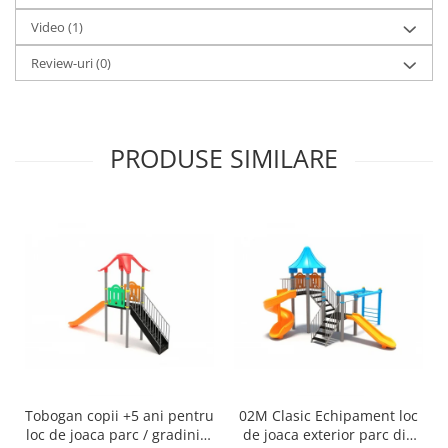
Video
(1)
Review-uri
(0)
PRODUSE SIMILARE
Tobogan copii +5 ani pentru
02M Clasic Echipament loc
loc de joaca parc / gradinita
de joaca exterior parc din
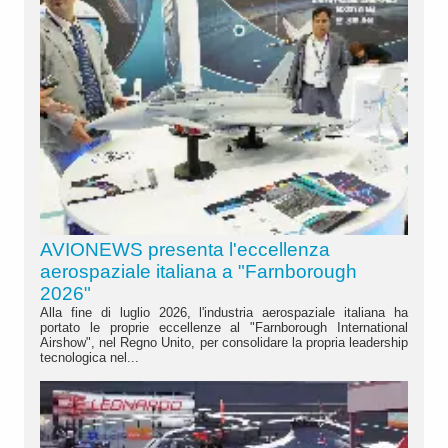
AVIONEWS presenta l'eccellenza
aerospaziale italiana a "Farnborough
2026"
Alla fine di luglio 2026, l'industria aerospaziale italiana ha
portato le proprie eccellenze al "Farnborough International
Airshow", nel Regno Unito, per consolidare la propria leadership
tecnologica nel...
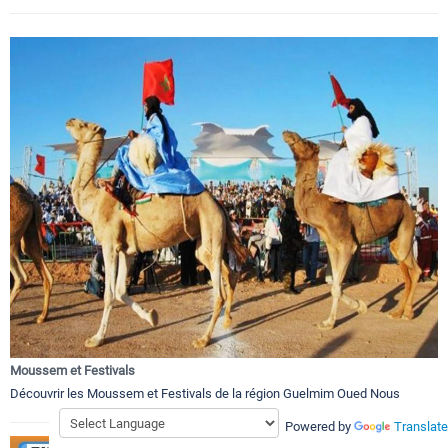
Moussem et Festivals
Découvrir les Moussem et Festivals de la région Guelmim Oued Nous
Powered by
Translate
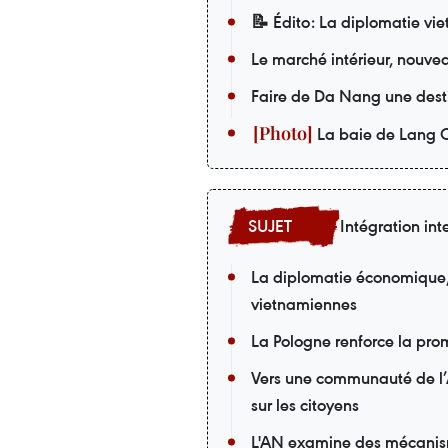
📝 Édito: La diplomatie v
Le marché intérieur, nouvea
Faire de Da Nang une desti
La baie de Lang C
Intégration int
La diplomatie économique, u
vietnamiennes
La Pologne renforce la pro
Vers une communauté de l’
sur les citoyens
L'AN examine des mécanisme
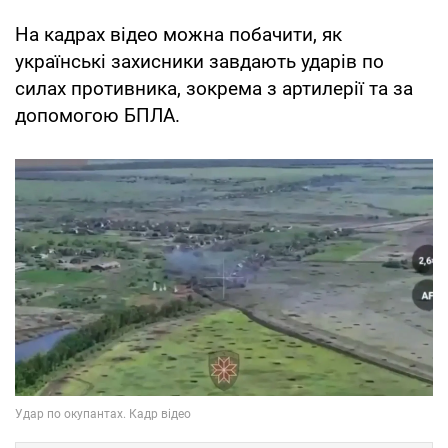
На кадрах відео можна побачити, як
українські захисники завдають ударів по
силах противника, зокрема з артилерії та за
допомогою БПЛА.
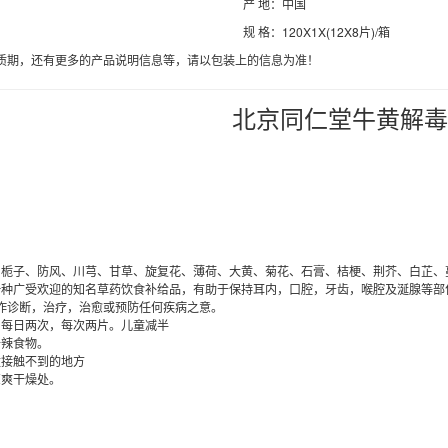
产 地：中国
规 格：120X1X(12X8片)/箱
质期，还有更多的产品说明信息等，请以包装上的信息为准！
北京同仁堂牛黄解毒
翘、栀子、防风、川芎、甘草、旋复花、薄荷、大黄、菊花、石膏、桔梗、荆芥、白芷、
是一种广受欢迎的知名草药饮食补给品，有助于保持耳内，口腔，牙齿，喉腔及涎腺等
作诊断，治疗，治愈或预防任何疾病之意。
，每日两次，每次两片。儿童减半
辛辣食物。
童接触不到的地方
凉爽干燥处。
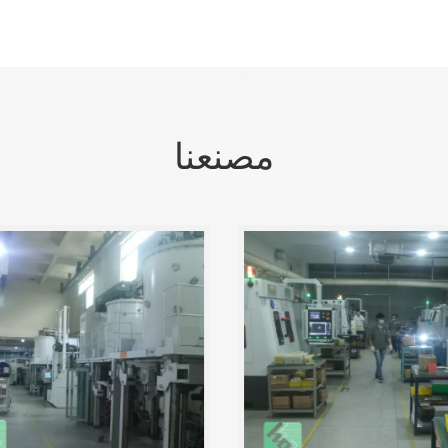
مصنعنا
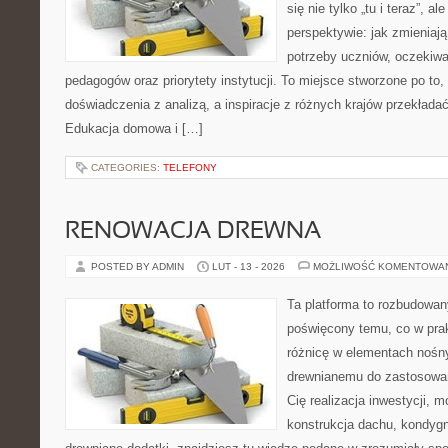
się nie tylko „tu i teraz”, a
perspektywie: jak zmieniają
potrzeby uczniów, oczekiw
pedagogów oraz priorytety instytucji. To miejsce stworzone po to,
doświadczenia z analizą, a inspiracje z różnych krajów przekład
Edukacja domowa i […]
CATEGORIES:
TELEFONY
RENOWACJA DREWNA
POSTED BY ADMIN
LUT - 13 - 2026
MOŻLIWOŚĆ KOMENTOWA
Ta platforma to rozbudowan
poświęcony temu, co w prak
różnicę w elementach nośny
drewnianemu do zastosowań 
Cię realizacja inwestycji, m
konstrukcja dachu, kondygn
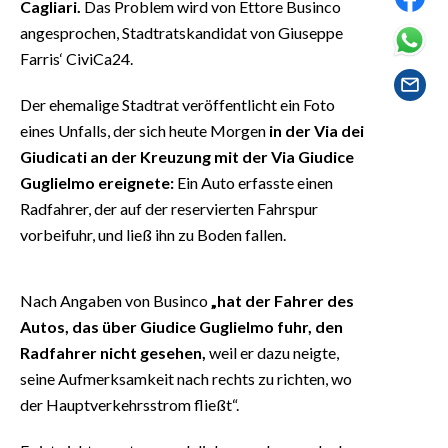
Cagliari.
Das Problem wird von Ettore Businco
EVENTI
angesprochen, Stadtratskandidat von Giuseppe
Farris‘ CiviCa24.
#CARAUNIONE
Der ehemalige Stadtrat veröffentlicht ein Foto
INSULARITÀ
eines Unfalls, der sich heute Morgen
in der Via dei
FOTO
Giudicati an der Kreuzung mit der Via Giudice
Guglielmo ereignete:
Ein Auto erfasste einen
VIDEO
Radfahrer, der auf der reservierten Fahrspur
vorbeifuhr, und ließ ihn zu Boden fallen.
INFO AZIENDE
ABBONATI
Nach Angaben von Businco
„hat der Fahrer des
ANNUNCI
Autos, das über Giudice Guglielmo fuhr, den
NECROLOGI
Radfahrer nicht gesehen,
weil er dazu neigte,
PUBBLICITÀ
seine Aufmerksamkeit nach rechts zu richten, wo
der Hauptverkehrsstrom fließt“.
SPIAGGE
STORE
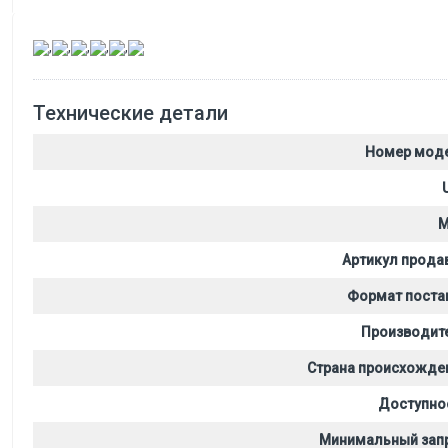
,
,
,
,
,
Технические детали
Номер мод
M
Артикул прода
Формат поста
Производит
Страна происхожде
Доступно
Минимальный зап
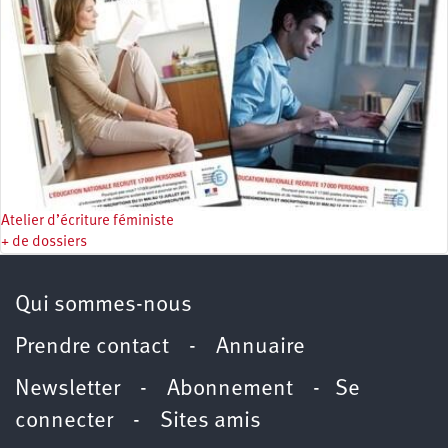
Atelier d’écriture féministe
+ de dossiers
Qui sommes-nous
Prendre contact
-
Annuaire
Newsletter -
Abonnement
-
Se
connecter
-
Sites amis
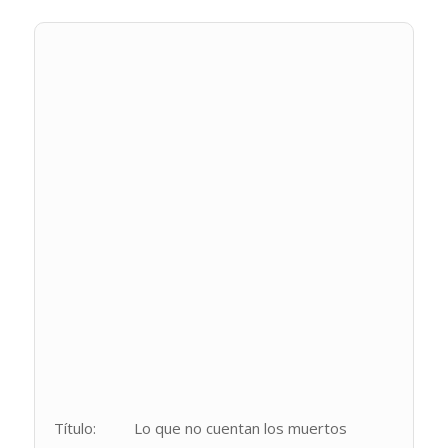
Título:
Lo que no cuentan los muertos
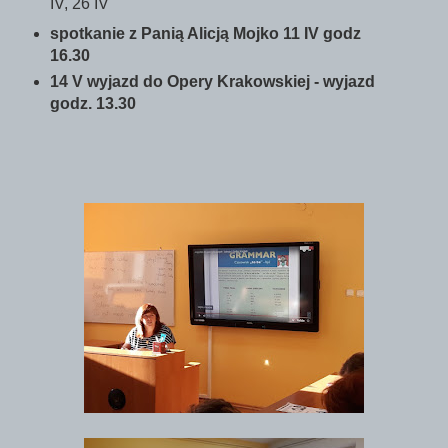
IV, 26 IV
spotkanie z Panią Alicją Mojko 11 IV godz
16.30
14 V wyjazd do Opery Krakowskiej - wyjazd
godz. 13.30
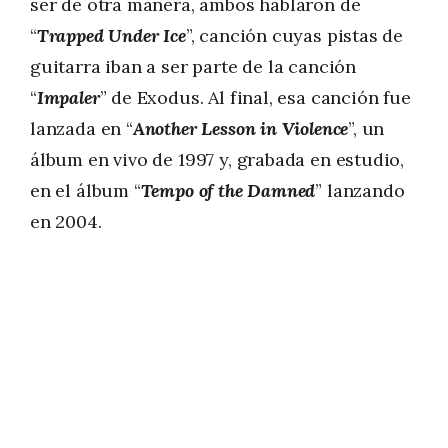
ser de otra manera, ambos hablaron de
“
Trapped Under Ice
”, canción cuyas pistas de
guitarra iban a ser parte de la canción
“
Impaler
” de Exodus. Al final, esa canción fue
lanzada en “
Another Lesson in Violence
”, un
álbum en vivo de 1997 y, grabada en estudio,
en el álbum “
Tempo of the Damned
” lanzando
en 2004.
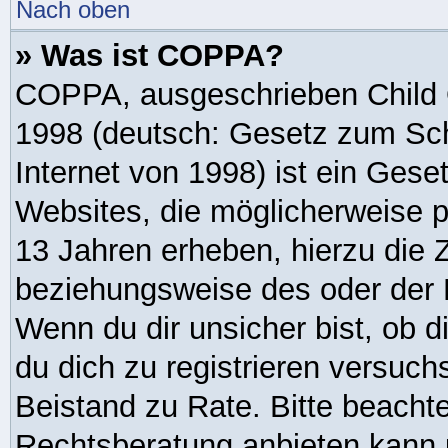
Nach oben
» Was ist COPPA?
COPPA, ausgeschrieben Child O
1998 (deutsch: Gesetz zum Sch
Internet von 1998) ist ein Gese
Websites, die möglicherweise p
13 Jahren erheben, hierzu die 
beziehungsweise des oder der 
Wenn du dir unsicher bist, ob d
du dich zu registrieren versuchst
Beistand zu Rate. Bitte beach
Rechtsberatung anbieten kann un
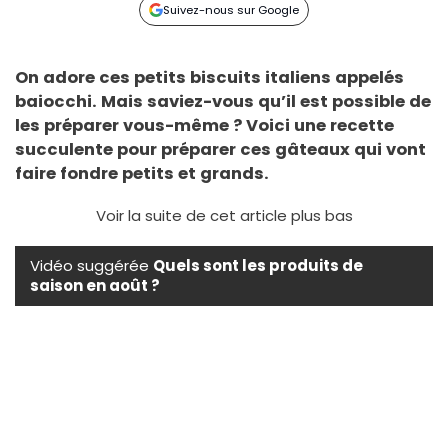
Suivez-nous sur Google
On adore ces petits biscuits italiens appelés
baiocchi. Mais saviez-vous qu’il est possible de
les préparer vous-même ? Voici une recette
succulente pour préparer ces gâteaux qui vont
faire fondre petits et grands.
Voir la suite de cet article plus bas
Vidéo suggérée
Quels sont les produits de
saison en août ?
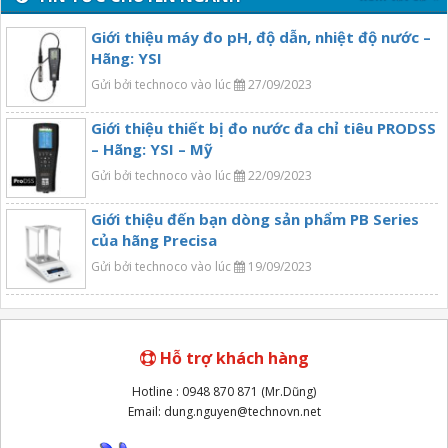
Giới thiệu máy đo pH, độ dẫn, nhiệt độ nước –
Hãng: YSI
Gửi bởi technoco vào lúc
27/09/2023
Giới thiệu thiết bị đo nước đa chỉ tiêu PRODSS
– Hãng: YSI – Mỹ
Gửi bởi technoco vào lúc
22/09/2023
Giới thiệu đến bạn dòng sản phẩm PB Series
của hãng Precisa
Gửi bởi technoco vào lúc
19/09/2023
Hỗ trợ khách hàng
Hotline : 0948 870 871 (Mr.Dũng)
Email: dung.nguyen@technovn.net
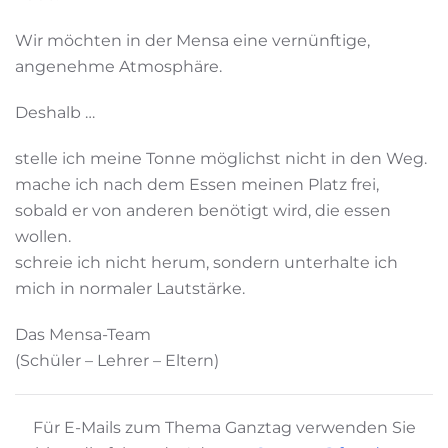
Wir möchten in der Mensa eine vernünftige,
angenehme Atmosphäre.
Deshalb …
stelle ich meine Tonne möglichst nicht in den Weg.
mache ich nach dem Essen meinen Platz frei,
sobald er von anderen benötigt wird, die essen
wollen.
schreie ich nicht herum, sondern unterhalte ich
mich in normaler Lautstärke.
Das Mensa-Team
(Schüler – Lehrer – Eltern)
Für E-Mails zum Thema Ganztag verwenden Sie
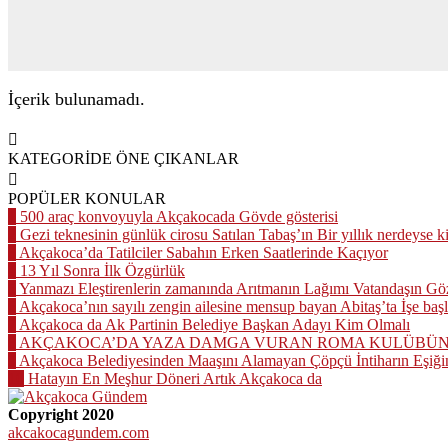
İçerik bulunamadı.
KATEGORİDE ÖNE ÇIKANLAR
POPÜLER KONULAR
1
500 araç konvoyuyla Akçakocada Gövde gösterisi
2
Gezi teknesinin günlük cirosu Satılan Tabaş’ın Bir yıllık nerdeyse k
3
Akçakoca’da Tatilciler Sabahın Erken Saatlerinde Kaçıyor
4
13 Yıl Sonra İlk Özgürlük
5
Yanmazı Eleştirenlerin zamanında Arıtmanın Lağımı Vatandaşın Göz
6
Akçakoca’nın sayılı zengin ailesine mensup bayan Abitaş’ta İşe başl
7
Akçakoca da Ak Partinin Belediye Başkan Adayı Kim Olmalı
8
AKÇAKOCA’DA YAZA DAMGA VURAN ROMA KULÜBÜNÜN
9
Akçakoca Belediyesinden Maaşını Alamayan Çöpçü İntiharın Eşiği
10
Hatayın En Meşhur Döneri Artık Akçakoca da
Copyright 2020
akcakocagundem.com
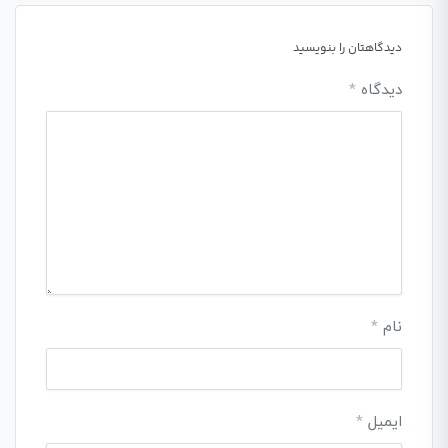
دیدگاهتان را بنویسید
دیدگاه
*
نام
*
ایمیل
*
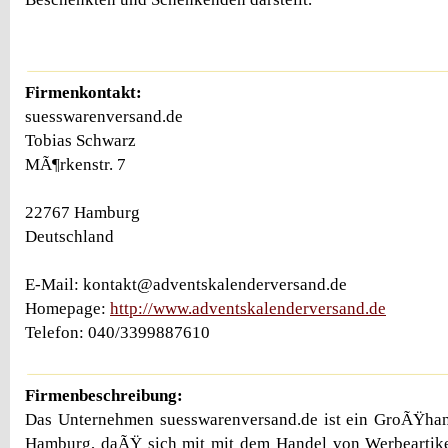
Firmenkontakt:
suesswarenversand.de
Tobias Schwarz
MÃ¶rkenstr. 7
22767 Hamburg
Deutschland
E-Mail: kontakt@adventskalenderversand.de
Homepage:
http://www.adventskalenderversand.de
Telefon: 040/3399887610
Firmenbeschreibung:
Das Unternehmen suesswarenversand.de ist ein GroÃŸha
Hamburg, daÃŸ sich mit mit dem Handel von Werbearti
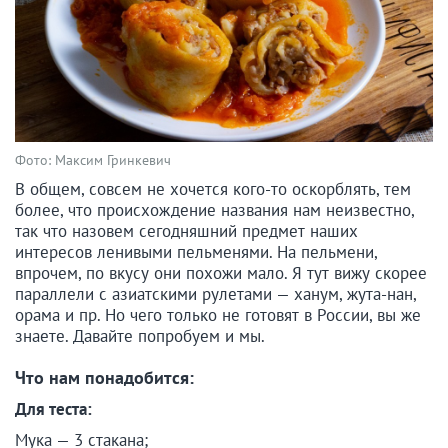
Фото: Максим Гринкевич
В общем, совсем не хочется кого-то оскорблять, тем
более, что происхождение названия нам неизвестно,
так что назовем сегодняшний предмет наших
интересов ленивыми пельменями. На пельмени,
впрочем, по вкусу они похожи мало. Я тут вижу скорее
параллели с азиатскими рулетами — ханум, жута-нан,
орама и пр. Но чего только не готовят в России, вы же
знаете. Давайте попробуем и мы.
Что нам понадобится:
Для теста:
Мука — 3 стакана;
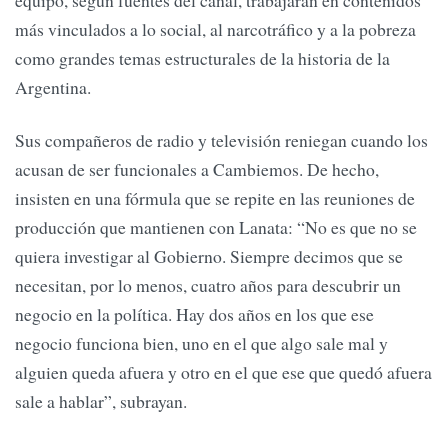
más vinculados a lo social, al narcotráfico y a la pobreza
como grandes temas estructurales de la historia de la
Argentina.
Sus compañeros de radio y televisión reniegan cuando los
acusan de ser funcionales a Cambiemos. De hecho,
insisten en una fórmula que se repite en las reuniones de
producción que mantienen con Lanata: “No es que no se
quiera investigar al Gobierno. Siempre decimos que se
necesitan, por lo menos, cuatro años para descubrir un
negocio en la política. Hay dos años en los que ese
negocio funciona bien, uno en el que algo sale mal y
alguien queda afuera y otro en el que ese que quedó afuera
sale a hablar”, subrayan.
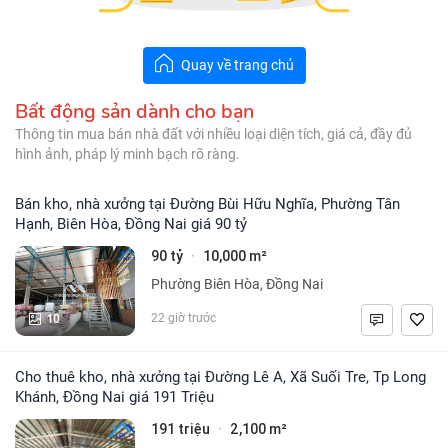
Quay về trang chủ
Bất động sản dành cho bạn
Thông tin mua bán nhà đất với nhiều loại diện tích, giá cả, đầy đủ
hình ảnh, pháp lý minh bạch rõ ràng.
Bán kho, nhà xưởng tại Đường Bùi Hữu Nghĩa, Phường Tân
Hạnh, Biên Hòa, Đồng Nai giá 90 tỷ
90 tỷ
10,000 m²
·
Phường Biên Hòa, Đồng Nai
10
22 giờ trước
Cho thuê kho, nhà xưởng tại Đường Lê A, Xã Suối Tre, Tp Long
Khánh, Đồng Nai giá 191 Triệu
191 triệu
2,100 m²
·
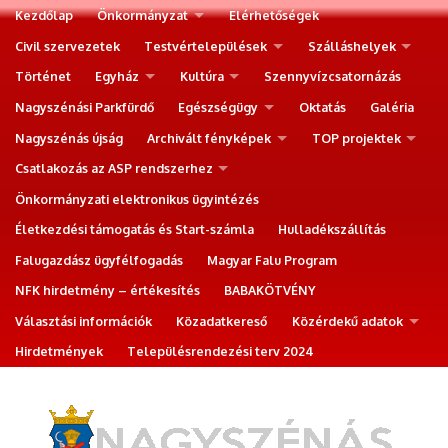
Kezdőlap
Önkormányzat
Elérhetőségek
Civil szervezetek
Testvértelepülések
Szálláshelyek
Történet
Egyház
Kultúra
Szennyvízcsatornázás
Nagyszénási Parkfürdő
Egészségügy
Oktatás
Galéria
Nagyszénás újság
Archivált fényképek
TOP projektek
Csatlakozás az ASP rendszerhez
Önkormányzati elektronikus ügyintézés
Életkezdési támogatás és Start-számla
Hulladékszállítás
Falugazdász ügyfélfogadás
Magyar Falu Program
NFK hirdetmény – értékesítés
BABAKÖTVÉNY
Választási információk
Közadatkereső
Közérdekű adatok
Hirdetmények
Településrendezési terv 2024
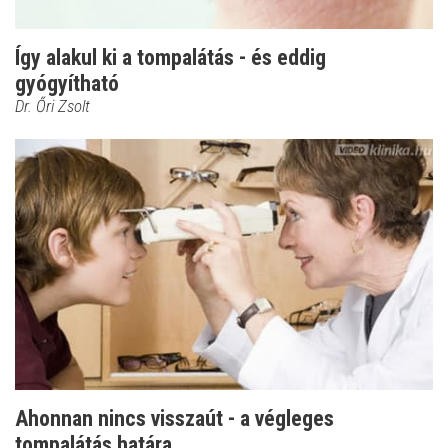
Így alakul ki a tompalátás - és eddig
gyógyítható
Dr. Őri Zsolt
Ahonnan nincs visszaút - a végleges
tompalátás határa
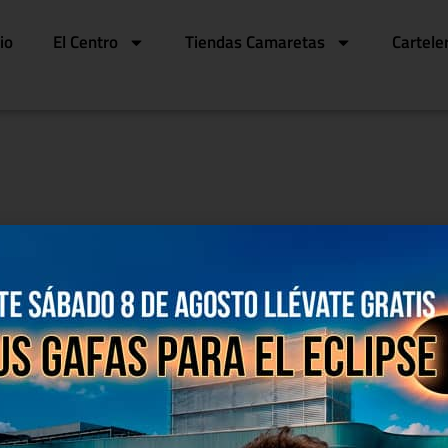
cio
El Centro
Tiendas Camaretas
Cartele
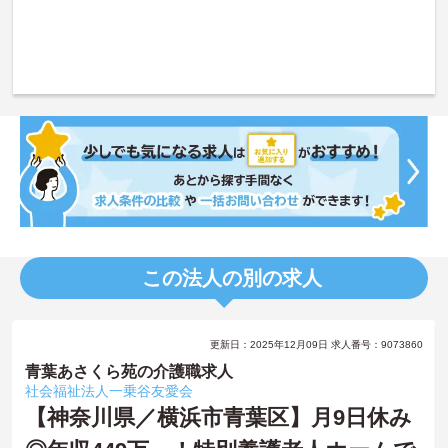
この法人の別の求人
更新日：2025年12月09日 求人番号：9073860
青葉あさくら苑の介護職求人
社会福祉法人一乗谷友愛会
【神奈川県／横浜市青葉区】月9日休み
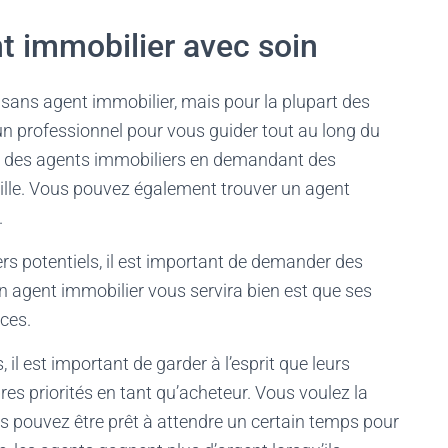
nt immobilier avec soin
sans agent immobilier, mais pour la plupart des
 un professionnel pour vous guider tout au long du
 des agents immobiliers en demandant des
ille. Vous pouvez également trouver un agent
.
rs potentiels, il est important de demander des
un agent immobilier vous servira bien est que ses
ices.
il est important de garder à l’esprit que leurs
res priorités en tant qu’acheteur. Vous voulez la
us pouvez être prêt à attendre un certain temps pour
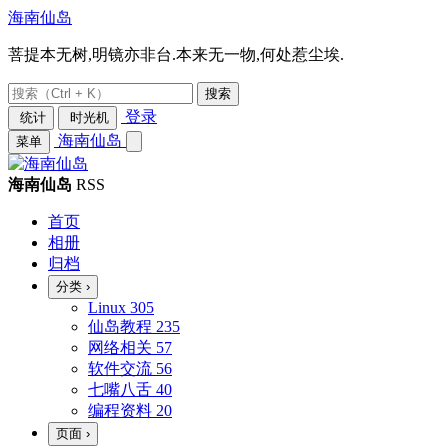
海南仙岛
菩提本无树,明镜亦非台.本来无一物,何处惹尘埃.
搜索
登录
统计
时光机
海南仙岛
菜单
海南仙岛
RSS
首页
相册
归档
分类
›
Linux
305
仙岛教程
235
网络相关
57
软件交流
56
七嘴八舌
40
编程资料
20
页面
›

--------------------

Copy everything from the start of the records down to the line with "konstrukcja dachu, kondygn", that line included, and substitute "Traduire" for "Translate" while keeping all else the same. Leave the pictures out.

◆ **Exercise response**
Video
(1)
Review-uri
(0)
PRODUSE SIMILARE
Tobogan copii +5 ani pentru
02M Clasic Echipament loc
loc de joaca parc / gradinita
de joaca exterior parc din
AVIONEWS presenta l'eccellenza
aerospaziale italiana a "Farnborough
2026"
Alla fine di luglio 2026, l'industria aerospaziale italiana ha
portato le proprie eccellenze al "Farnborough International
Airshow", nel Regno Unito, per consolidare la propria leadership
tecnologica nel...
Moussem et Festivals
Découvrir les Moussem et Festivals de la région Guelmim Oued Nous
Powered by
Traduire
📝 Édito: La diplomatie v
Le marché intérieur, nouvea
Faire de Da Nang une desti
La baie de Lang C
Intégration int
La diplomatie économique, u
vietnamiennes
La Pologne renforce la pro
Vers une communauté de l’
sur les citoyens
L'AN examine des mécanisme
На кадрах відео можна побачити, як
українські захисники завдають ударів по
силах противника, зокрема з артилерії та за
допомогою БПЛА.
产 地：中国
规 格：120X1X(12X8片)/箱
质期，还有更多的产品说明信息等，请以包装上的信息为准！
北京同仁堂牛黄解毒
翘、栀子、防风、川芎、甘草、旋复花、薄荷、大黄、菊花、石膏、桔梗、荆芥、白芷、
是一种广受欢迎的知名草药饮食补给品，有助于保持耳内，口腔，牙齿，喉腔及涎腺等
作诊断，治疗，治愈或预防任何疾病之意。
，每日两次，每次两片。儿童减半
辛辣食物。
童接触不到的地方
凉爽干燥处。
مصنعنا
się nie tylko „tu i teraz”, a
perspektywie: jak zmieniają
potrzeby uczniów, oczekiw
pedagogów oraz priorytety instytucji. To miejsce stworzone po to,
doświadczenia z analizą, a inspiracje z różnych krajów przekład
Edukacja domowa i […]
CATEGORIES:
TELEFONY
RENOWACJA DREWNA
POSTED BY ADMIN
LUT - 13 - 2026
MOŻLIWOŚĆ KOMENTOWA
Ta platforma to rozbudowan
poświęcony temu, co w prak
różnicę w elementach nośny
drewnianemu do zastosowań 
Cię realizacja inwestycji, m
konstrukcja dachu, kondygn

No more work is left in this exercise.